A number of useful checklists can be found, such as LEED-H, Built it Green or Healthy Building Network’s long list of Key Questions for Environmentally Preferable Building Material Selection.
(Ipe Trees in the Pantanal, Brazil)
4) Durability is Desirable
This one relates back in large part to our discussion of sustainable sites. The conditions under and around your home determine the ability of the structure to withstand all sorts of potential challenges to its integrity, not least of those being moisture, wind and temperature fluctuations. This is also tied into considering the offerings of local resources, as the naturally-occuring materials in any given location are most likely to be durable within that region. A great article at GreenBiz covers durability in depth, addressing not only the weather-related issues, but also insects, function, and even style.
5) Environmentally Preferable Products
Because ‘sustainable’ is open to interpretation, any manufacturer and a good marketing team can call their product ‘green’. And there are plenty of buzz words out there. Several third-party certification organizations have cropped up in recent years, to help police those ever-clever marketing folks from twisting the truth about the endless products out there. A good rule of thumb is to stick with the consensus based certifiers like LEED, FSC, and EnergyStar, and be cautious of trade association ‘greenwash’ labels that may create certifications to aid their own sales. Healthy Building News has a great article called The Label Game that goes into depth on this topic.
Recently the Brazilian hardwood Ipe has become a popular choice for decking and exterior cladding applications, due to its strength, durability, and corrosion resistance. But few people know much about its native habitat, or that it is covered in several feet of water for much of the year (which is how it adapted to be so hard and resilient).

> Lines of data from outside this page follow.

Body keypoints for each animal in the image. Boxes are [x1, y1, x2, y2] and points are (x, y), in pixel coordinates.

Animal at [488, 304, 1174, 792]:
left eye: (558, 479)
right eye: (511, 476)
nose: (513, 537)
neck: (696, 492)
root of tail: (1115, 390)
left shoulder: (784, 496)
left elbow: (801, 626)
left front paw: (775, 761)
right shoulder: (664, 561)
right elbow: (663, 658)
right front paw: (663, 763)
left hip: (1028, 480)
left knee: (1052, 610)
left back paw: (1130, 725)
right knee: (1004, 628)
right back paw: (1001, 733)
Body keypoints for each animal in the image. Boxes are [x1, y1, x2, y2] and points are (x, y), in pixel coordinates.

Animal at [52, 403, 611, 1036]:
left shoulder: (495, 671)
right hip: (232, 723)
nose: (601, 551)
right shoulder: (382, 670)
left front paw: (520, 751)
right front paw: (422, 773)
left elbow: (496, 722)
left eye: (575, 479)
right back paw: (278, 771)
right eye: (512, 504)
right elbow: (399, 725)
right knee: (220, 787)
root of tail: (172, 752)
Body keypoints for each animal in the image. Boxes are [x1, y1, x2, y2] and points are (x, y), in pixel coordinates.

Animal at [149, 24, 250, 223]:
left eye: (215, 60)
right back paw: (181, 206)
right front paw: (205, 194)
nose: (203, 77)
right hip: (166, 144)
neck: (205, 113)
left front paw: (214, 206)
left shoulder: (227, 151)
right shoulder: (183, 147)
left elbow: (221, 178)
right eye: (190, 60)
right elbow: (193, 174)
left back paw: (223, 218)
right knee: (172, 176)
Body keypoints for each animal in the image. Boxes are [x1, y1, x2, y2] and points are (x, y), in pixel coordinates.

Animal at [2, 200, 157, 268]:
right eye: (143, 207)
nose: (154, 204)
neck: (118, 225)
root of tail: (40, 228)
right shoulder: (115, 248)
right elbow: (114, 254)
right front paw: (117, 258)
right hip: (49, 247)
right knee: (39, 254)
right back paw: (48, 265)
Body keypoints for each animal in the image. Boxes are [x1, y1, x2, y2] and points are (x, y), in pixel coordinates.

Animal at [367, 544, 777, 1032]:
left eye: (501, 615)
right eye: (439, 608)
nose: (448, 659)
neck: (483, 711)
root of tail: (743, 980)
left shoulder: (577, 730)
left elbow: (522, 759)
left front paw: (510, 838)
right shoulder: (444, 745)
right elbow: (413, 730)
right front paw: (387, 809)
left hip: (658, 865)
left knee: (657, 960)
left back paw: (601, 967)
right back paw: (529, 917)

But just because a species of timber is long-lasting does not mean it’s a sustainable choice. If it’s not FSC certified, chances are the tree was logged by clear-cutting virgin forest, without plans for habitat restoration. Before specifying a hardwood, find out where it comes from, who’s supplying it, and if there are FSC certified woods available. EarthSource Forest Products works with designers and contractors to find cost competitive FSC certified woods, based on availability.
6) Waste Management
In Bill McDonough’s famous 3-line vision for the transformation of design, waste=food. With this in mind, it’s best to turn as much of the material you discard at home into potential nutrients for plants and products in the future. Start a compost bin, separate household waste into organic, recyclable, and trash – and then find ways to cut down on the size of that third pile. Outside, you have options, too. Where frequently we let rainwater get away, there are materials such as biopaver, which capture and use rain, reduce storm water run-off, and use less overall material than impermeable paving.

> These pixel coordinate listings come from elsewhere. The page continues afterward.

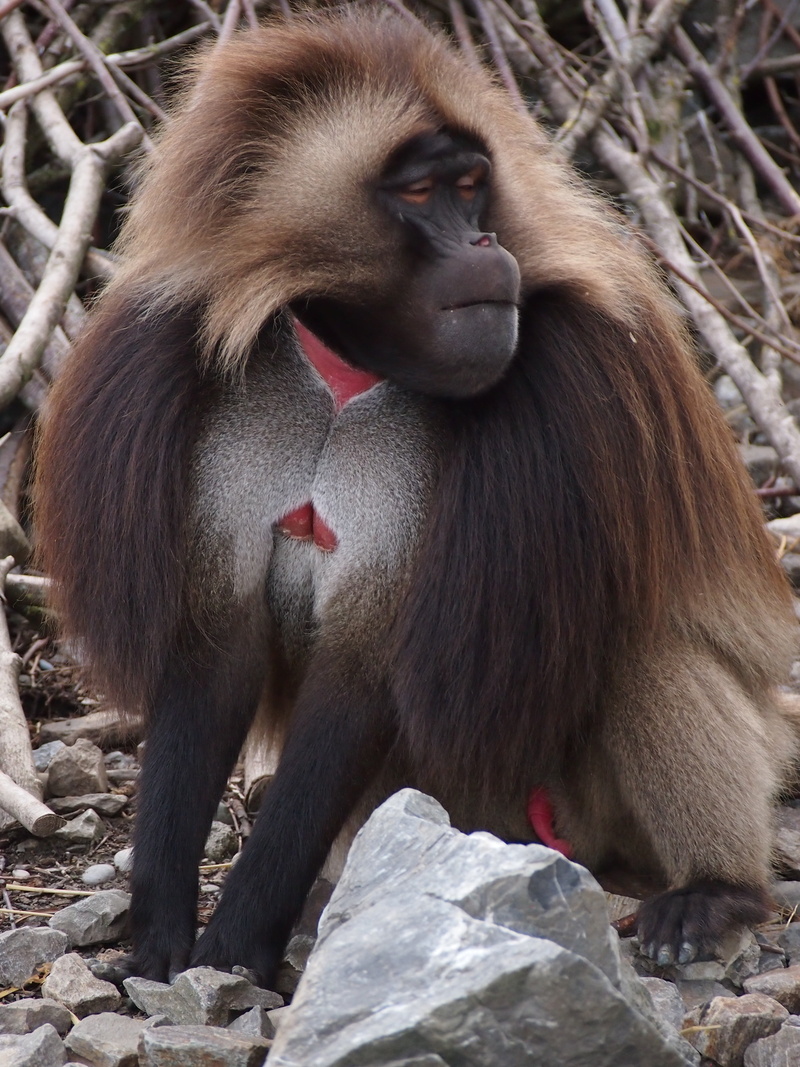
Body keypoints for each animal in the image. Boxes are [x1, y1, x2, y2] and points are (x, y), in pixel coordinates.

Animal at [34, 8, 799, 986]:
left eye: (473, 187)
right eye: (424, 191)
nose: (484, 245)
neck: (349, 367)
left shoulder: (584, 363)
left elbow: (363, 670)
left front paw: (236, 941)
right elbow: (214, 652)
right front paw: (161, 931)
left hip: (575, 810)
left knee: (645, 645)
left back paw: (713, 892)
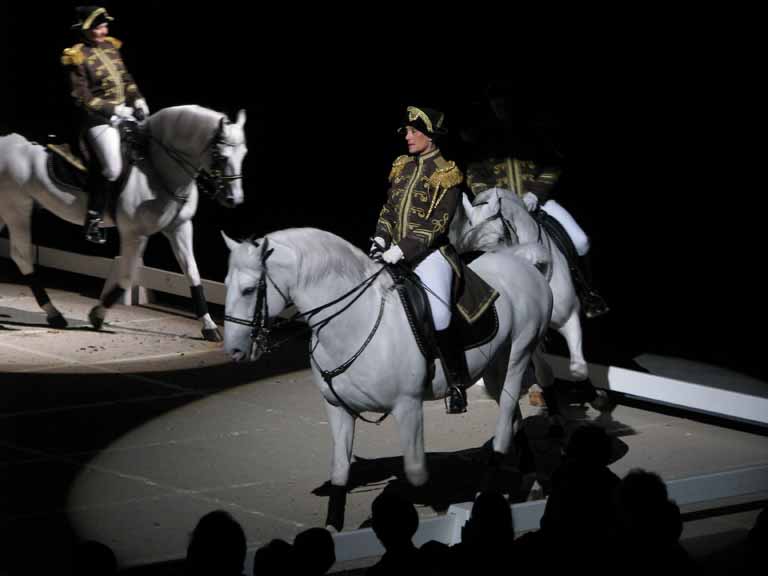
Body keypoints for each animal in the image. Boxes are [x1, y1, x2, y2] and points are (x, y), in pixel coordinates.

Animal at [0, 105, 246, 340]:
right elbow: (127, 276)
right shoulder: (134, 232)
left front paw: (209, 327)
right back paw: (54, 314)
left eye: (244, 154)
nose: (234, 199)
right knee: (22, 256)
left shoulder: (180, 227)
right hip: (16, 208)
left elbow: (193, 273)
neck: (157, 167)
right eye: (222, 156)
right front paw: (97, 315)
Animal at [222, 227, 552, 528]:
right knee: (514, 418)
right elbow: (340, 470)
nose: (234, 350)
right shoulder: (338, 408)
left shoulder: (408, 406)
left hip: (518, 356)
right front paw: (333, 525)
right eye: (226, 284)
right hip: (495, 369)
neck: (355, 321)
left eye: (248, 290)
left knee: (505, 424)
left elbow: (416, 472)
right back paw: (531, 481)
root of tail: (524, 264)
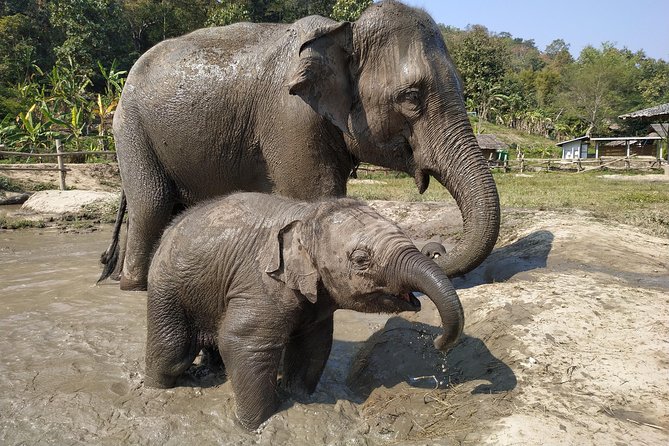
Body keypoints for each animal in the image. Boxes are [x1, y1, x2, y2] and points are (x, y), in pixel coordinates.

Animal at [99, 0, 500, 291]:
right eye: (411, 97)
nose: (435, 249)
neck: (345, 29)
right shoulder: (291, 117)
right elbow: (316, 197)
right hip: (131, 127)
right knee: (153, 203)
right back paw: (133, 285)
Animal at [145, 192, 464, 429]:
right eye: (361, 259)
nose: (438, 342)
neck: (307, 215)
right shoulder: (261, 281)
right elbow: (242, 342)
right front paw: (254, 426)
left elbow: (314, 344)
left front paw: (297, 397)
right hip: (167, 287)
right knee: (172, 353)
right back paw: (158, 389)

Most importantly, during construction, demolition or renovation, be conscious of the materials you’re tossing. You can contact The Re-Use People to help mitigate waste and debris from going to a landfill. If you are unsatisfied with your city’s recycling program, contact your local PUC (public utility commission) or better yet, call the Mayor!

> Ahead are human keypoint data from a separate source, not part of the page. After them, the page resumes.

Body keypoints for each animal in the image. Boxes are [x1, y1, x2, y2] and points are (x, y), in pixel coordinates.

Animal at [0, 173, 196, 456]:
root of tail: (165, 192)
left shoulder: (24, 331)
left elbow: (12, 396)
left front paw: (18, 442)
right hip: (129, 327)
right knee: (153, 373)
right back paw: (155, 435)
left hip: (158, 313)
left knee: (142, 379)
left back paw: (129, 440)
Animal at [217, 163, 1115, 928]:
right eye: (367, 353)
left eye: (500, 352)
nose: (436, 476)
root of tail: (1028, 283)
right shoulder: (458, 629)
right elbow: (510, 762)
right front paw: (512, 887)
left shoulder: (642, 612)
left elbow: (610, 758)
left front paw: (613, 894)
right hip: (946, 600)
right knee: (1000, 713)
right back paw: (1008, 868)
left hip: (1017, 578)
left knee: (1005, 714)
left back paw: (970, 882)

In San Francisco, enough public interest was voiced about waste management and healthy building tactics that the SF Department for the Environment has created as a resource for the community. Now eco-friendly mayor, Gavin Newsom, is competing with other mayors to make his city more green, aiming to achieve 75% waste diversion from the landfill by 2010, and zero waste produced by 2020.
How’s that for an environmental footprint?